### Anweisung
Zitiere alle Textzeilen der Einträge unten unverändert. Die Bilder gehören nicht in die Antwort.

### Übungseingabe

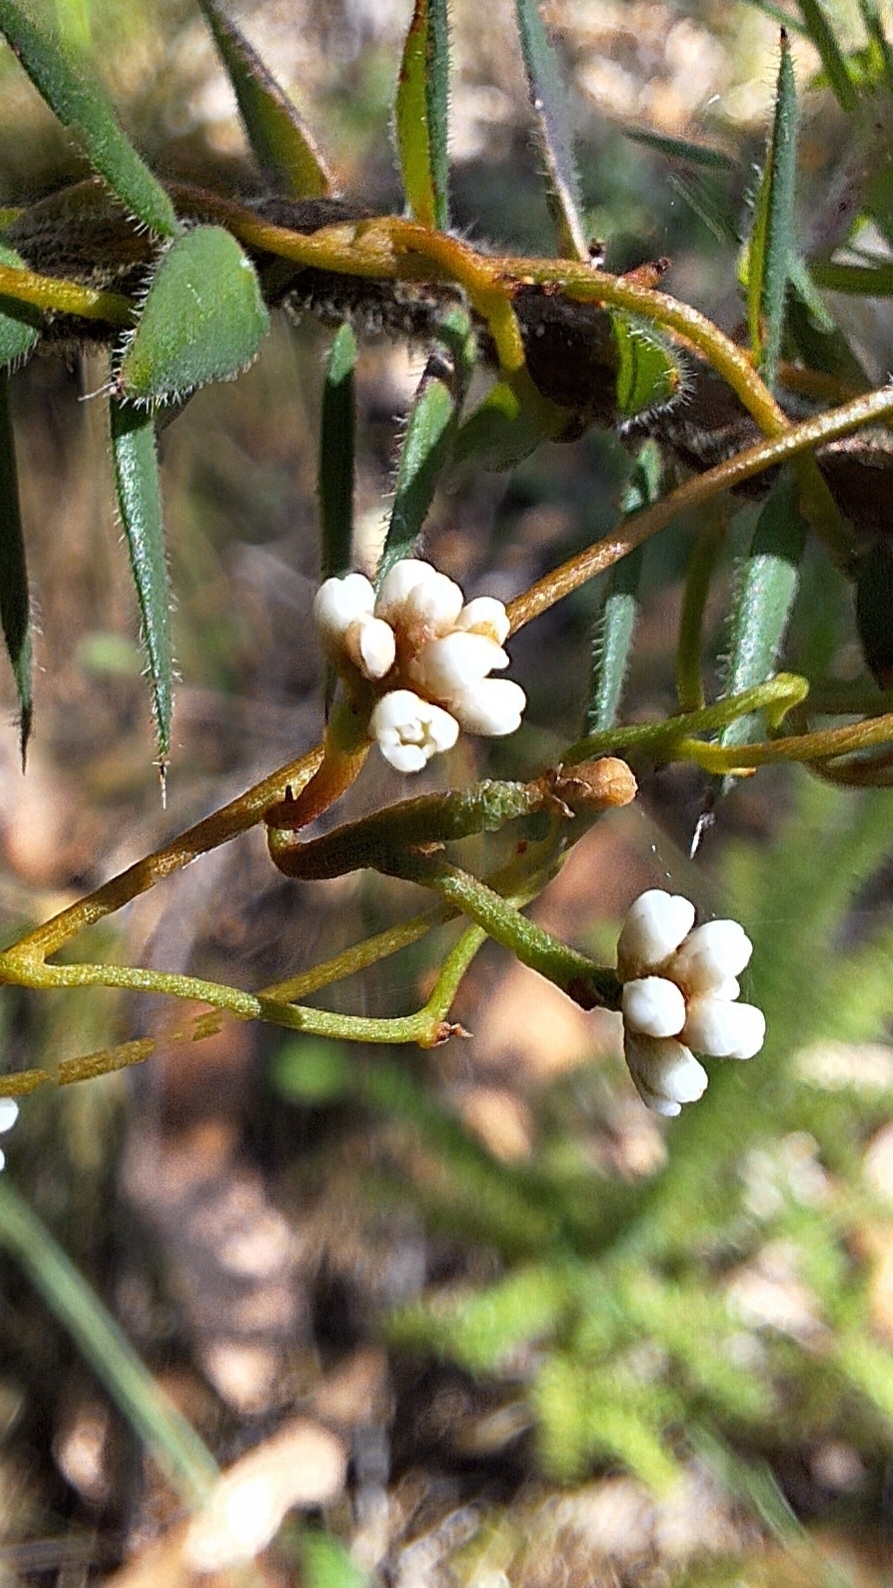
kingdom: Plantae
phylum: Tracheophyta
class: Magnoliopsida
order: Laurales
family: Lauraceae
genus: Cassytha
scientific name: Cassytha glabella
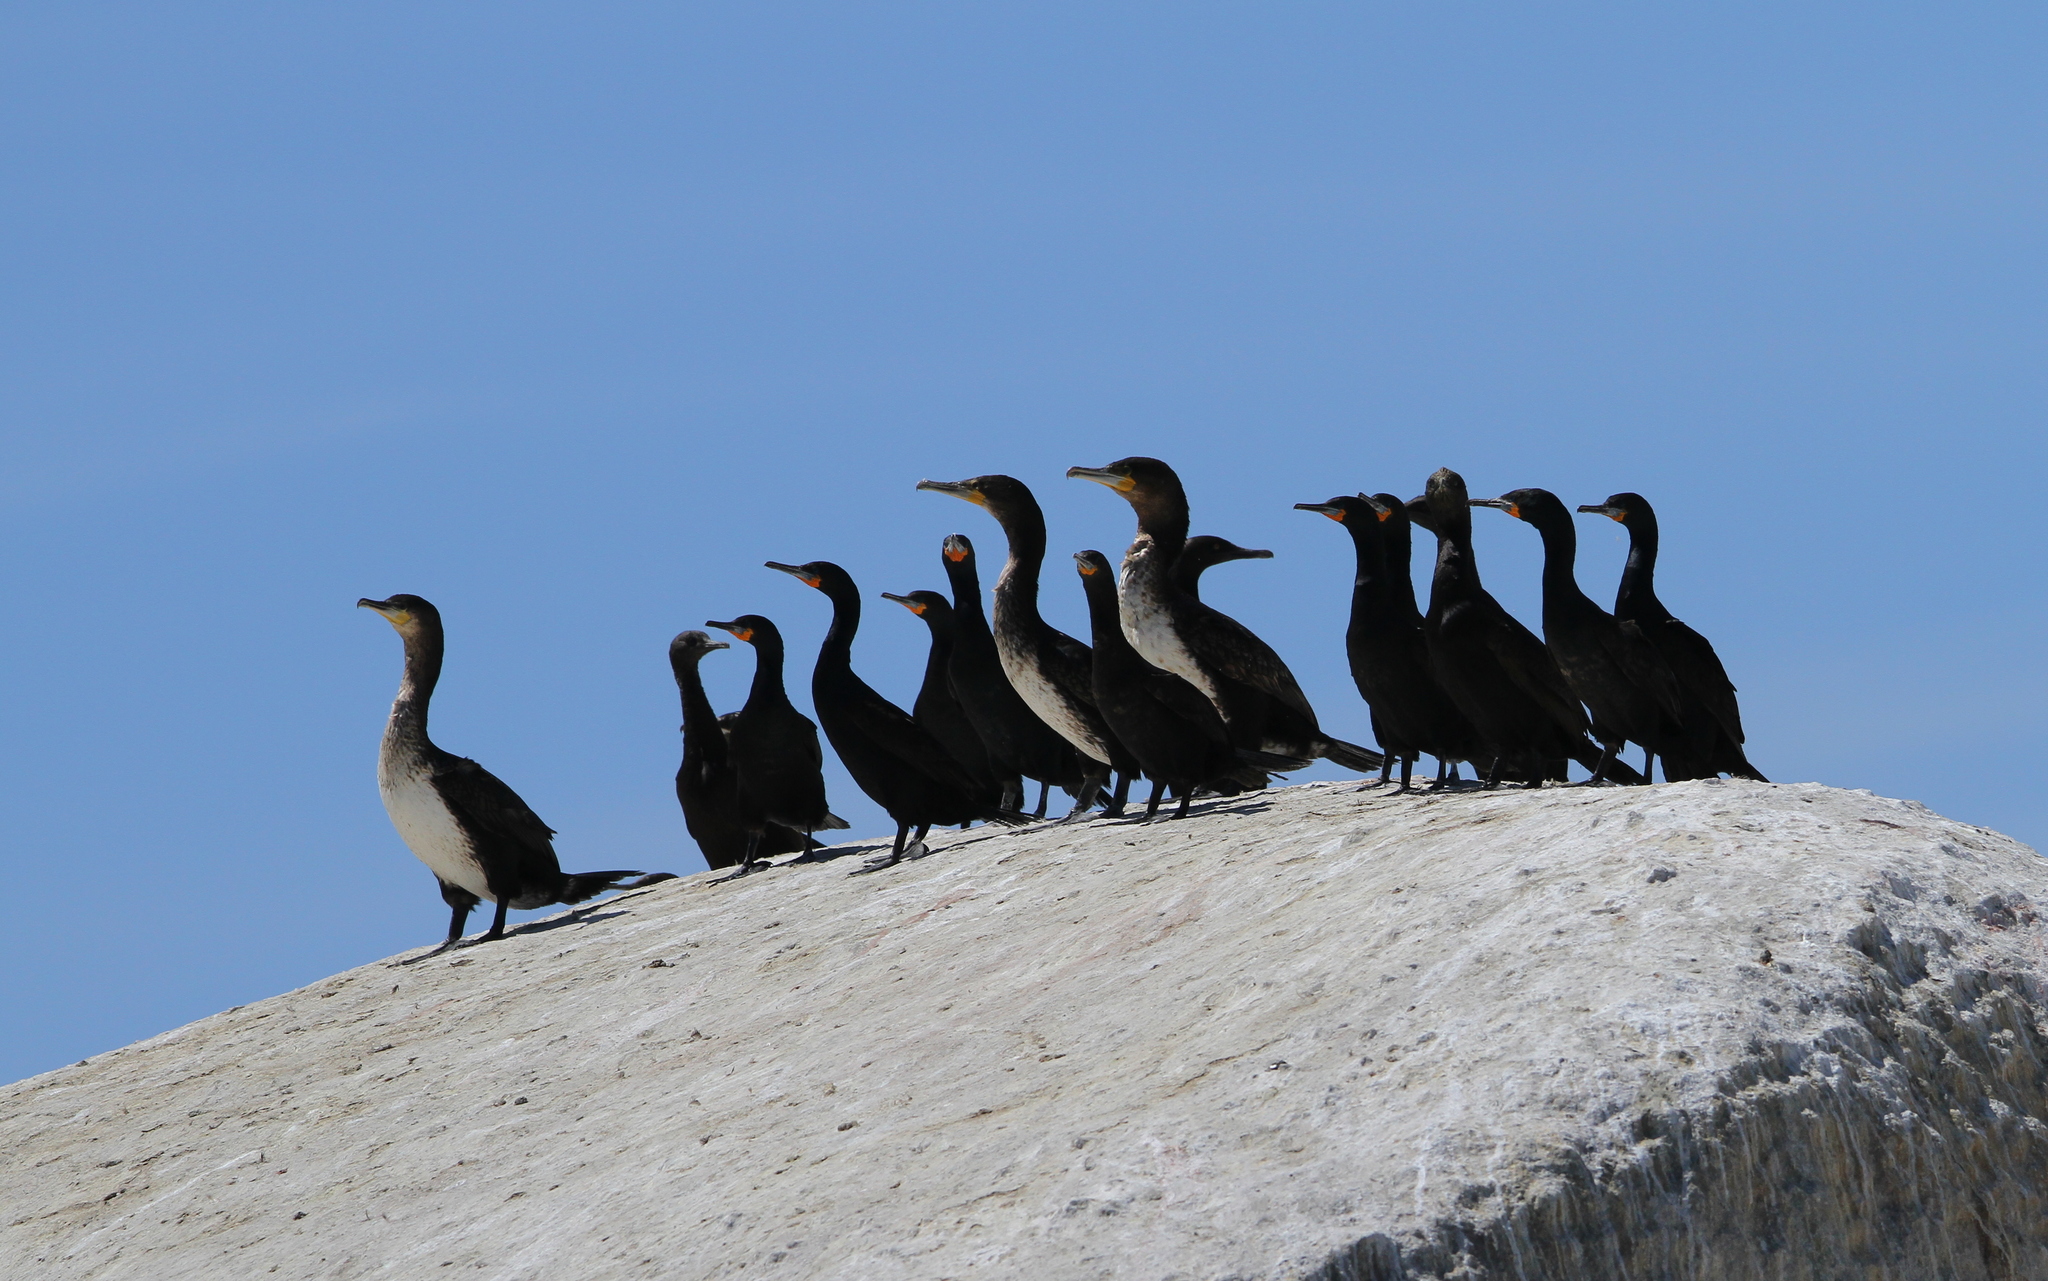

### Richtige Ausgabe
kingdom: Plantae
phylum: Tracheophyta
class: Magnoliopsida
order: Laurales
family: Lauraceae
genus: Cassytha
scientific name: Cassytha glabella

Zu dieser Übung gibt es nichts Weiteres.